Anschließend ging es in die Mensa, wo wir nach einer kurzen Ansprache unseres Vorsitzenden Prof. Menkhaus und dem obligaten Kampai ein leckeres Buffet vorfanden und bei Wein und interessanten Gesprächen einige Kollegen näher kennenlernen konnten. So manche Geschichte über ein in Japan erlebtes Abenteuer machte da die Runde. Aber auch Wissenschaftliches kam nicht zu kurz.
Der dritte Vortrag „Eau de Cologne, Champagner, Schwerter und Kimonos – 1862 die ersten Japaner in Köln“ wurde am Vormittag des 9.10. von Herrn K.-H. Meid von der Deutsch-Japanischen Gesellschaft Köln gehalten.
In humorvoller, echt kölscher Art schilderte er, mit vielen Originalbildern und belegt durch damalige Zeitungsartikel, so realistisch, als ob es gerade letzte Woche gewesen wäre, wie die Kölner Bevölkerung 1862 mit Begeisterung japanische Gäste empfing und bestaunte. Dabei handelte es sich um eine 36-köpfige Delegation des Shogunats auf dem Weg von Amsterdam nach Berlin. Diese suchte, allerdings vergebens, die mit den westlichen Mächten abgeschlossenen Verträge aus innenpolitischen Gründen neu zu verhandeln. Im übrigen hatte Franz v. Siebold schon 1823 anläßlich seiner fünfmonatigen Reise mit einer holländischen Delegation von Nagasaki nach Edo und zurück von ähnlichen Massenaufläufen der Bevölkerung in den durchreisten Städten berichtet, nur eben mit umgekehrtem Vorzeichen. Meids Vortrag gab zudem interessante Einblicke in das Leben der Bürger Kölns um die Mitte des 19. Jahrhunderts und in seine Geschichte.

• **BEREITGESTELLTES MATERIAL**
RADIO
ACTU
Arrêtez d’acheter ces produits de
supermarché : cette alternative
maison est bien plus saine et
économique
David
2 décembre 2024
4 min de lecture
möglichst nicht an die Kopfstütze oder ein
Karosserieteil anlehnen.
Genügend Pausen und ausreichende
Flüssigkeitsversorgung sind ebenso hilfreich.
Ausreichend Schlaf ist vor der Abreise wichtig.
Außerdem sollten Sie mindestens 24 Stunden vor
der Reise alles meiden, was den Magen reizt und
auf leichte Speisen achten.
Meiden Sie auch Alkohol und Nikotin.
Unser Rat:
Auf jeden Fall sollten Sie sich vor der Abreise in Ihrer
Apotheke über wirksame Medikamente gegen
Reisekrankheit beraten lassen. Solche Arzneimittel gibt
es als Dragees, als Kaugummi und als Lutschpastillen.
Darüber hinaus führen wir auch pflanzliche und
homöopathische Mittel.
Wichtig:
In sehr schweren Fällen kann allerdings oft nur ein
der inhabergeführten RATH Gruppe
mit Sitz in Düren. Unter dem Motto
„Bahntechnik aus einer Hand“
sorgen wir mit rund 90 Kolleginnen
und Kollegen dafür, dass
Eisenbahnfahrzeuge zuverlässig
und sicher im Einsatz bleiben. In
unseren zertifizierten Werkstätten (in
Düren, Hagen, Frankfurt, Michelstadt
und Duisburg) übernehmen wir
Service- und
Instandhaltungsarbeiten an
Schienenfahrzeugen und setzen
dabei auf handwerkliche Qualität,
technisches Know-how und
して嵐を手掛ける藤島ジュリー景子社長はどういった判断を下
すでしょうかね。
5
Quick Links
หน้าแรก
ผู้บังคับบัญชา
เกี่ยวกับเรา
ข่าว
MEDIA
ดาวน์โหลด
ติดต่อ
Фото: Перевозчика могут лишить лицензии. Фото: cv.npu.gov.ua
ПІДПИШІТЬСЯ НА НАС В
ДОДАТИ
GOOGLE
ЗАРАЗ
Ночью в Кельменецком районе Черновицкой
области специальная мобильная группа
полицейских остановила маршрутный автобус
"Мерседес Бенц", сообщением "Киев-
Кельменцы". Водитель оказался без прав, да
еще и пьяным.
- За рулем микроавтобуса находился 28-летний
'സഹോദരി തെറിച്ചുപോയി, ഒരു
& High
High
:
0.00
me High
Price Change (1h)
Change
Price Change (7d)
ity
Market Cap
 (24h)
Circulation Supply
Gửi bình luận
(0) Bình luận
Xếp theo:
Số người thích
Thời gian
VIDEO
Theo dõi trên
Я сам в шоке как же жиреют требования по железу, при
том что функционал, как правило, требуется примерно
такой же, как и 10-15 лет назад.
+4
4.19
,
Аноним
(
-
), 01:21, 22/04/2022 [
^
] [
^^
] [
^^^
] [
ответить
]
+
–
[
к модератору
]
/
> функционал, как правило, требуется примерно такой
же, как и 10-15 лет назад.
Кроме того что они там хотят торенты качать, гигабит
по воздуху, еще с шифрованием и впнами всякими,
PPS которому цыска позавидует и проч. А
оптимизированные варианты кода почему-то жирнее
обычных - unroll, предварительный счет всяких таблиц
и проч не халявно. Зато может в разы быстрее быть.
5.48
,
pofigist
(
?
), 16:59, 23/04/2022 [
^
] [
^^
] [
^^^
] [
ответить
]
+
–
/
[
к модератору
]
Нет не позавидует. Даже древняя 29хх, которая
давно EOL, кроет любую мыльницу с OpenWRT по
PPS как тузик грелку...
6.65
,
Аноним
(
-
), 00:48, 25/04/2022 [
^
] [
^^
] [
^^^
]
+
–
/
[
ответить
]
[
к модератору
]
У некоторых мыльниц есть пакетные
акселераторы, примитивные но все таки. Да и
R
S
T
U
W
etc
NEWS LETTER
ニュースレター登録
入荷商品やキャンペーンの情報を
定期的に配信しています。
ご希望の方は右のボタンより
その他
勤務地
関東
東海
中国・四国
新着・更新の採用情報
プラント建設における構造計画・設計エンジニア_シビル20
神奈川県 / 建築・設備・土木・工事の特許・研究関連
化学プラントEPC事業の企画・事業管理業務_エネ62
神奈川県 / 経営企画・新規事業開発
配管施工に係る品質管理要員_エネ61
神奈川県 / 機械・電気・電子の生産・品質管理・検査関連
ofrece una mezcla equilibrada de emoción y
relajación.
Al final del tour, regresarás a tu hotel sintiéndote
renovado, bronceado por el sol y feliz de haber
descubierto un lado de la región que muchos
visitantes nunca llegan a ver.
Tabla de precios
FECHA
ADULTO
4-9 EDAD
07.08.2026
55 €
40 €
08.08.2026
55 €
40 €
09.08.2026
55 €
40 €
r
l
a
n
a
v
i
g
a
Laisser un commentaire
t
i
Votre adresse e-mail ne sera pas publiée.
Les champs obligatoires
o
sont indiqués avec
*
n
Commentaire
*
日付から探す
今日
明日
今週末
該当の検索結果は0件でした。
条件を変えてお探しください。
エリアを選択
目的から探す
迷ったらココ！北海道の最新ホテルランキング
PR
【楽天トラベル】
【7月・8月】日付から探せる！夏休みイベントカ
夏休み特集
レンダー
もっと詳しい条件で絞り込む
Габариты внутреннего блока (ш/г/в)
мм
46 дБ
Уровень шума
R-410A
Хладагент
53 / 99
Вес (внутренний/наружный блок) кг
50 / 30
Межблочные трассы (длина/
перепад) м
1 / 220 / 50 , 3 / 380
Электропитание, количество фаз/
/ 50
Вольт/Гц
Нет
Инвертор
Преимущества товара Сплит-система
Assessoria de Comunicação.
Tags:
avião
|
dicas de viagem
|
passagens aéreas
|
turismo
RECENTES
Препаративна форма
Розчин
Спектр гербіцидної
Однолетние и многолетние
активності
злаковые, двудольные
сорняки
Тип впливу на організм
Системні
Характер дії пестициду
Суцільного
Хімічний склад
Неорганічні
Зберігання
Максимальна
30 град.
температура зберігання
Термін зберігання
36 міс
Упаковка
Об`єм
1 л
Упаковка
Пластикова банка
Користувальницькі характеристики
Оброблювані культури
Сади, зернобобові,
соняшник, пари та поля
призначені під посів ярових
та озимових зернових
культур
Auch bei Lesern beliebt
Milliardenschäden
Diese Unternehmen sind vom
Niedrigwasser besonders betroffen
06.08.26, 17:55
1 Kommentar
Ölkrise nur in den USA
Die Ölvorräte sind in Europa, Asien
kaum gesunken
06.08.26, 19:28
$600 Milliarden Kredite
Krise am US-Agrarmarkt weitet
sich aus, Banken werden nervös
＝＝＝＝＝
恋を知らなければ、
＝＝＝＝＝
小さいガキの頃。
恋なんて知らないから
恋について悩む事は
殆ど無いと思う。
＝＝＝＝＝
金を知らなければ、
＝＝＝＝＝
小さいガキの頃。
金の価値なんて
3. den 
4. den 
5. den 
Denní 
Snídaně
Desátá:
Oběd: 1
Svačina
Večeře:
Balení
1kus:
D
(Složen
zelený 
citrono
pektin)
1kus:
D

• **DURCHZUFÜHRENDE AUFGABEN**
1. Geben Sie aus dem Auszug die Passage von "Der dritte Vortrag" bis einschließlich "Gesellschaft Köln gehalten." wortgetreu aus.
2. Wie lässt sich der Absatz im Auszug, der mit „In humorvoller, echt kölscher Art“ beginnt, als Stichpunktliste fassen, ohne seine wesentlichen Fakten zu verlieren?

• **LÖSUNGEN JE AUFGABE**
1.
Der dritte Vortrag „Eau de Cologne, Champagner, Schwerter und Kimonos – 1862 die ersten Japaner in Köln“ wurde am Vormittag des 9.10. von Herrn K.-H. Meid von der Deutsch-Japanischen Gesellschaft Köln gehalten.

2.
- Meid schilderte humorvoll und in echt kölscher Art, mit vielen Originalbildern und belegt durch damalige Zeitungsartikel, wie die Kölner Bevölkerung 1862 japanische Gäste begeistert empfing und bestaunte.
- Die Gäste waren eine 36-köpfige Delegation des Shogunats auf dem Weg von Amsterdam nach Berlin.
- Die Delegation versuchte vergebens, die mit den westlichen Mächten abgeschlossenen Verträge aus innenpolitischen Gründen neu zu verhandeln.
- Schon 1823 hatte Franz v. Siebold von ähnlichen Massenaufläufen der Bevölkerung in den durchreisten Städten berichtet, nur mit umgekehrtem Vorzeichen. Anlass war seine fünfmonatige Reise mit einer holländischen Delegation von Nagasaki nach Edo und zurück.
- Der Vortrag gab zudem Einblicke in das Leben der Bürger Kölns um die Mitte des 19. Jahrhunderts.